Bartalinia robillardoides

Scientific classification
- Kingdom: Fungi
- Division: Ascomycota
- Class: Sordariomycetes
- Order: Amphisphaeriales
- Family: Sporocadaceae
- Genus: Bartalinia
- Species: B. robillardoides
- Binomial name: Bartalinia robillardoides Tassi, 1900
- Synonyms: Seimatosporium robillardoides (Tassi) Arx, Gen. Fungi Sporul. Cult., Edn 3 (Vaduz): 224 (1981)

= Bartalinia robillardoides =

- Genus: Bartalinia
- Species: robillardoides
- Authority: Tassi, 1900
- Synonyms: Seimatosporium robillardoides

Species of fungus

Bartalinia robillardoides is a species of fungi within the genus Bartalinia and the Sporocadaceae family. Distinguished by their unitunicate asci, containing 3-4 septate, Bartalinia robillardoides species have been found in water samples and growing on medium like flowering shrubs and trees. Collections of this species have been collected in Australia and New Zealand, Europe, South America and Asia. It has been identified to be both endophytic and pathogenic.
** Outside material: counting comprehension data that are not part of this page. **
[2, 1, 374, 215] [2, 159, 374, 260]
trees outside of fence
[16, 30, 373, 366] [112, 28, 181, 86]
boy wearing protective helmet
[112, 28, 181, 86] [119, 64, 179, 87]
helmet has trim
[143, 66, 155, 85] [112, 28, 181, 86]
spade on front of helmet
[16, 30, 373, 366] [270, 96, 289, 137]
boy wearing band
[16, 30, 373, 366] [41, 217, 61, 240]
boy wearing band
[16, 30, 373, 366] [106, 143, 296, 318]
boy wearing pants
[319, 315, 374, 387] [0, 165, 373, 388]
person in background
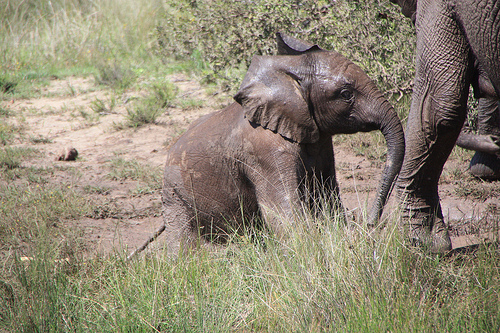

This species can cause leaf spots that raise concerns to economically valuable plants.

== Description ==
Bartalinia robillardoides, has a flask shaped fruiting body, with fusiform candida, and unitunicate asci. Each ascospore has 3-4 septate, differentiating itself from the Amphisphaerales order of only having 1-septate ascospores. There is no known sexual morph of the species Bartalinia robillardoides. The cell walls of the fruiting structure are dark to light brown in color moving from the outside of the wall into the conidial hymenium. The cell wall was measured to be 40μm thick and the conidia 10-15μm in length. The conidia itself has basal and apical appendages. The basal appendage is a single, unbranched, filiform structure whereas the apical appendage is split into three divergent structures. These appendages rang from 4-7μm long

== Habitat ==
This species is foliicolous, found growing on leaf vegetation, stem of medicinal plants, and dead aerial spines of Rosa canina. It has been identified as endophytic on the lead of Psidium guajava', but also recognized as a pathogen as it has been seen to cause leaf spotting. Since this species has not been detected on economically valuable crops, there is minimal effort in ridding the  fungal species from the plants. The first freshwater sample of this species was collected in 2019 from the Nakdong river, Yeongsan river, and a pond in Korea.

== Bioactive compounds ==
Bartalinia robillardoides has been successfully isolated and cultured in a lab on potato dextrose agar. This species is studied for its production of secondary metabolites like the production of taxol, an anticancer drug, and another antimicrobial compound identified as chlorazaphilone. Chloraziphilone has antimicrobial properties toward Bacillus subtilis, Staphylococcus lentus, Candida albicans, Trichophyton rubrum, and Septoria tritici.